[proofplan]
We show the set $\{e_i \otimes f_j\}$ is a basis for $V \otimes_k W$ by verifying two properties: spanning and linear independence. The spanning property follows from bilinearity of the tensor product, which reduces every elementary tensor $v \otimes w$ to a linear combination of $e_i \otimes f_j$, and then extends to all of $V \otimes_k W$ by linearity. Linear independence is established by constructing, for each pair $(i_0, j_0)$, a bilinear form whose induced linear functional on $V \otimes_k W$ vanishes on every $e_i \otimes f_j$ except $e_{i_0} \otimes f_{j_0}$.
[/proofplan]
[step:Reduce every element of $V \otimes_k W$ to a linear combination of $e_i \otimes f_j$]

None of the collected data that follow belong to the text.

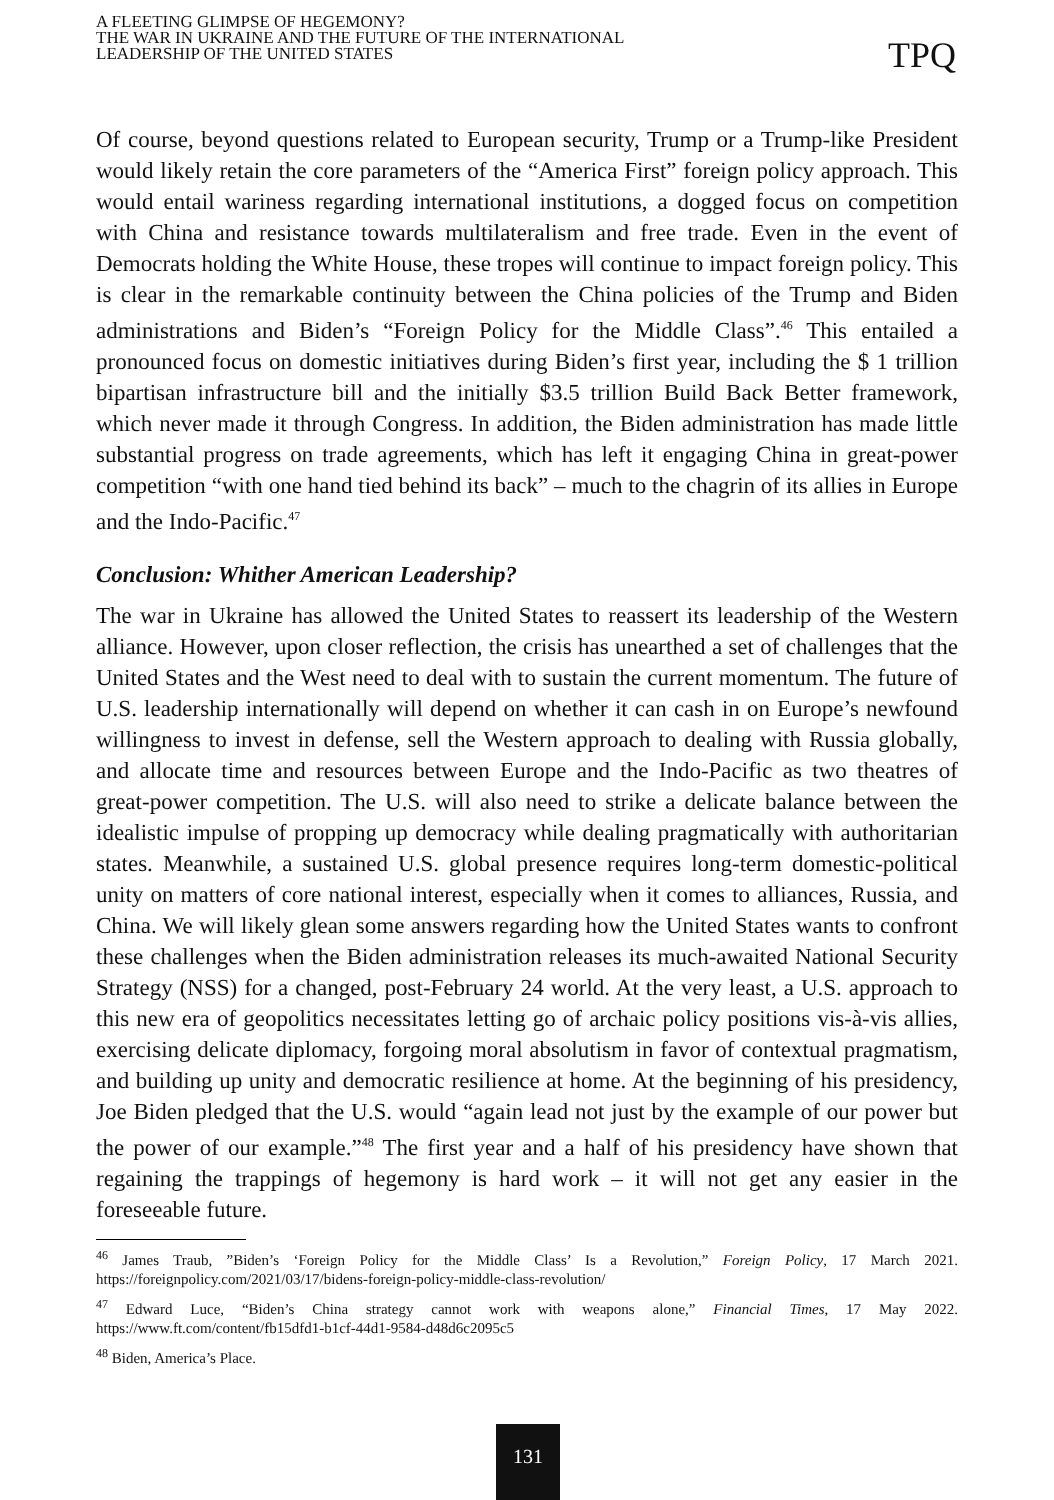A FLEETING GLIMPSE OF HEGEMONY?
THE WAR IN UKRAINE AND THE FUTURE OF THE INTERNATIONAL
LEADERSHIP OF THE UNITED STATES
TPQ
Of course, beyond questions related to European security, Trump or a Trump-like President would likely retain the core parameters of the “America First” foreign policy approach. This would entail wariness regarding international institutions, a dogged focus on competition with China and resistance towards multilateralism and free trade. Even in the event of Democrats holding the White House, these tropes will continue to impact foreign policy. This is clear in the remarkable continuity between the China policies of the Trump and Biden administrations and Biden’s “Foreign Policy for the Middle Class”.<sup>46</sup> This entailed a pronounced focus on domestic initiatives during Biden’s first year, including the $ 1 trillion bipartisan infrastructure bill and the initially $3.5 trillion Build Back Better framework, which never made it through Congress. In addition, the Biden administration has made little substantial progress on trade agreements, which has left it engaging China in great-power competition “with one hand tied behind its back” – much to the chagrin of its allies in Europe and the Indo-Pacific.<sup>47</sup>
Conclusion: Whither American Leadership?
The war in Ukraine has allowed the United States to reassert its leadership of the Western alliance. However, upon closer reflection, the crisis has unearthed a set of challenges that the United States and the West need to deal with to sustain the current momentum. The future of U.S. leadership internationally will depend on whether it can cash in on Europe’s newfound willingness to invest in defense, sell the Western approach to dealing with Russia globally, and allocate time and resources between Europe and the Indo-Pacific as two theatres of great-power competition. The U.S. will also need to strike a delicate balance between the idealistic impulse of propping up democracy while dealing pragmatically with authoritarian states. Meanwhile, a sustained U.S. global presence requires long-term domestic-political unity on matters of core national interest, especially when it comes to alliances, Russia, and China. We will likely glean some answers regarding how the United States wants to confront these challenges when the Biden administration releases its much-awaited National Security Strategy (NSS) for a changed, post-February 24 world. At the very least, a U.S. approach to this new era of geopolitics necessitates letting go of archaic policy positions vis-à-vis allies, exercising delicate diplomacy, forgoing moral absolutism in favor of contextual pragmatism, and building up unity and democratic resilience at home. At the beginning of his presidency, Joe Biden pledged that the U.S. would “again lead not just by the example of our power but the power of our example.”<sup>48</sup> The first year and a half of his presidency have shown that regaining the trappings of hegemony is hard work – it will not get any easier in the foreseeable future.
<sup>46</sup> James Traub, ”Biden’s ‘Foreign Policy for the Middle Class’ Is a Revolution,” Foreign Policy, 17 March 2021. https://foreignpolicy.com/2021/03/17/bidens-foreign-policy-middle-class-revolution/
<sup>47</sup> Edward Luce, “Biden’s China strategy cannot work with weapons alone,” Financial Times, 17 May 2022. https://www.ft.com/content/fb15dfd1-b1cf-44d1-9584-d48d6c2095c5
<sup>48</sup> Biden, America’s Place.
131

By the [universal property of the tensor product](/theorems/???), every element of $V \otimes_k W$ is a finite sum of elementary tensors $v \otimes w$ with $v \in V$, $w \in W$. Fix such an elementary tensor. Since $\{e_1, \ldots, e_m\}$ is a basis for $V$ and $\{f_1, \ldots, f_n\}$ is a basis for $W$, write
\begin{align*}
v = \sum_{i=1}^m a_i e_i, \qquad w = \sum_{j=1}^n b_j f_j,
\end{align*}
with $a_i, b_j \in k$. Bilinearity of the tensor product gives
\begin{align*}
v \otimes w = \left(\sum_{i=1}^m a_i e_i\right) \otimes \left(\sum_{j=1}^n b_j f_j\right) = \sum_{i=1}^m \sum_{j=1}^n a_i b_j \, (e_i \otimes f_j).
\end{align*}
Since every element of $V \otimes_k W$ is a finite sum of elementary tensors, and each elementary tensor is a linear combination of $\{e_i \otimes f_j\}$, the set $\{e_i \otimes f_j : 1 \le i \le m, 1 \le j \le n\}$ spans $V \otimes_k W$.
[guided]
We need to show that $\{e_i \otimes f_j\}$ spans $V \otimes_k W$. By the [universal property of the tensor product](/theorems/???), every element of $V \otimes_k W$ is a finite sum of elementary tensors $v \otimes w$. So it suffices to show that each elementary tensor $v \otimes w$ lies in $\operatorname{span}\{e_i \otimes f_j\}$.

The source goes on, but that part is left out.